If the variation in the positions of points relative to a theoretical line is judged to be random, what is the most appropriate conclusion about the line?

A) The line is a poor model because it does not pass through every point.

B) The line may be a suitable model because it has captured the systematic relationship, leaving only random error.

C) No conclusion can be made without calculating the exact correlation coefficient.

D) The relationship between the variables must be non-linear.

Correct Answer: B

Random variation around a theoretical line is expected in statistical modeling. Its presence suggests that the line has accounted for the predictable, non-random part of the relationship, and the remaining variation is simply 'noise'. This indicates the line could be an appropriate model.

A researcher plots engine size against fuel efficiency. For small engines, the data points are all above the theoretical line; for medium engines, they are below the line; and for large engines, they are again above the line. This pattern of variation suggests which of the following questions is most relevant?

A) Should more data points be collected to confirm the linear trend?

B) Is there a lurking variable, such as vehicle weight, that should be considered?

C) Is a linear model appropriate, or would a curved model better represent the relationship?

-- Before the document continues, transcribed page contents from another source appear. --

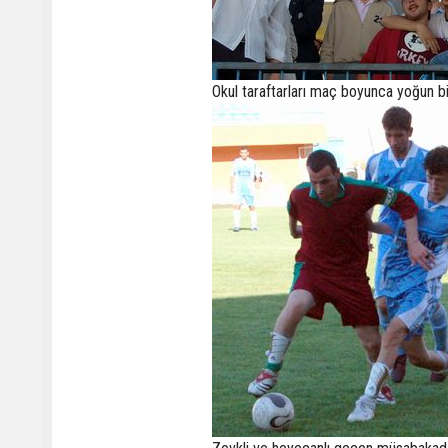
Okul taraftarları maç boyunca yoğun bi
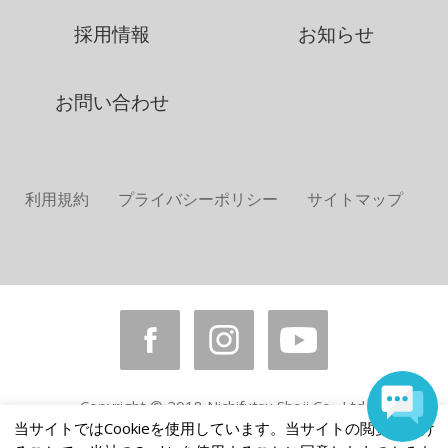
採用情報
お知らせ
お問い合わせ
利用規約
プライバシーポリシー
サイトマップ
Copyright © 2018 Nichifutsu Shoji Co., Ltd.
All rights reserved.
当サイトではCookieを使用しています。当サイトの閲覧を続け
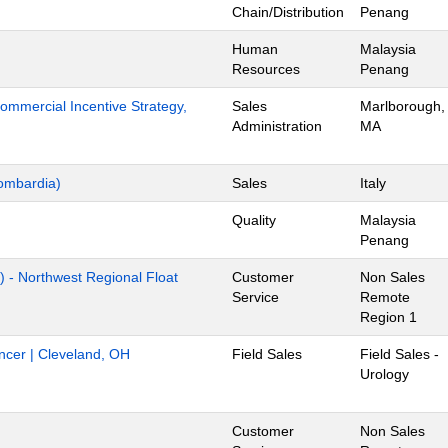
Chain/Distribution
Penang
Human
Malaysia
Resources
Penang
mmercial Incentive Strategy,
Sales
Marlborough,
Administration
MA
ombardia)
Sales
Italy
Quality
Malaysia
Penang
) - Northwest Regional Float
Customer
Non Sales
Service
Remote
Region 1
ancer | Cleveland, OH
Field Sales
Field Sales -
Urology
Customer
Non Sales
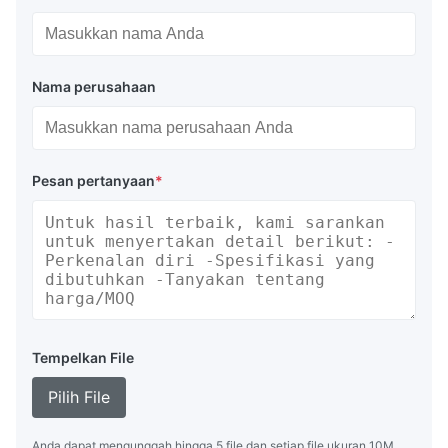
Nama perusahaan
Pesan pertanyaan
*
Tempelkan File
Pilih File
Anda dapat mengunggah hingga 5 file dan setiap file ukuran 10M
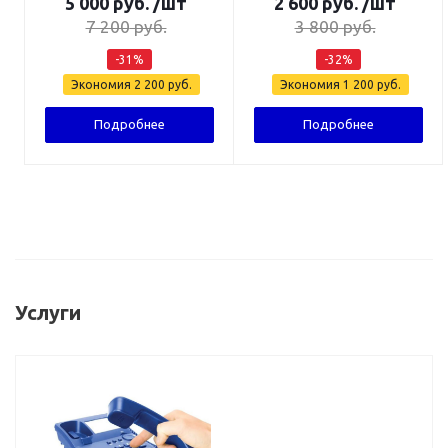
5 000
руб.
/шт
2 600
руб.
/шт
7 200
руб.
3 800
руб.
-
31
%
-
32
%
Экономия
2 200
руб.
Экономия
1 200
руб.
Подробнее
Подробнее
Услуги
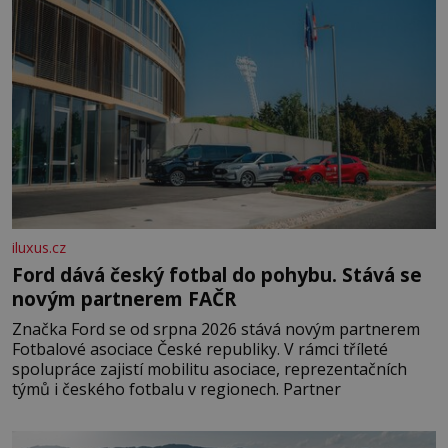
iluxus.cz
Ford dává český fotbal do pohybu. Stává se
novým partnerem FAČR
Značka Ford se od srpna 2026 stává novým partnerem
Fotbalové asociace České republiky. V rámci tříleté
spolupráce zajistí mobilitu asociace, reprezentačních
týmů i českého fotbalu v regionech. Partner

D) Was there a calculation error when plotting the data points?

Correct Answer: C

The described pattern is a classic example of non-random variation. The systematic way the points deviate from the line (above, then below, then above) strongly suggests the underlying relationship is curved, not linear. This prompts the question of whether a different, non-linear model should be used.

Which of the following provides the clearest distinction between random and non-random variation in a scatter plot?

A) Random variation has fewer points far from the line, while non-random variation has more points far from the line.

B) Random variation is unpredictable, while non-random variation shows a systematic pattern in how points deviate from a theoretical line.

C) Random variation only occurs when the correlation is weak, while non-random variation occurs when the correlation is strong.

D) Random variation means the slope of the line is near zero, while non-random variation means the slope is large.

Correct Answer: B

The core difference lies in predictability. Random variation is the 'noise' or scatter that lacks a discernible pattern. Non-random variation implies there is a systematic, predictable pattern in the errors (residuals), suggesting the model can be improved.

The presence of non-random variation in the positions of points relative to a theoretical line is a critical finding because it suggests that:

A) The variables are not associated in any way.

B) The sample size is too small to draw a meaningful conclusion.

C) The theoretical line has failed to account for a systematic aspect of the relationship between the variables.

D) The data contains outliers that should be removed immediately.

Correct Answer: C

Non-random variation (e.g., a curve in the residuals) indicates that our model is missing something. The theoretical line represents our attempt to explain the variation in Y using X. If the errors show a pattern, it means there's a part of the relationship that our current model hasn't captured.

A scatter plot of student test scores versus hours spent studying shows points scattered above and below a line of best fit. The vertical spread of the points around the line is roughly consistent across all hours of study. This observation of consistent, patternless spread primarily addresses the question of whether the variation is:

A) Positive or negative

B) Strong or weak

C) Linear or non-linear

D) Random or non-random

Correct Answer: D

The description of a 'consistent, patternless spread' is the definition of random variation (specifically, homoscedasticity). This observation helps a statistician conclude that the errors are random, supporting the appropriateness of the linear model, as there is no evidence of a non-random pattern.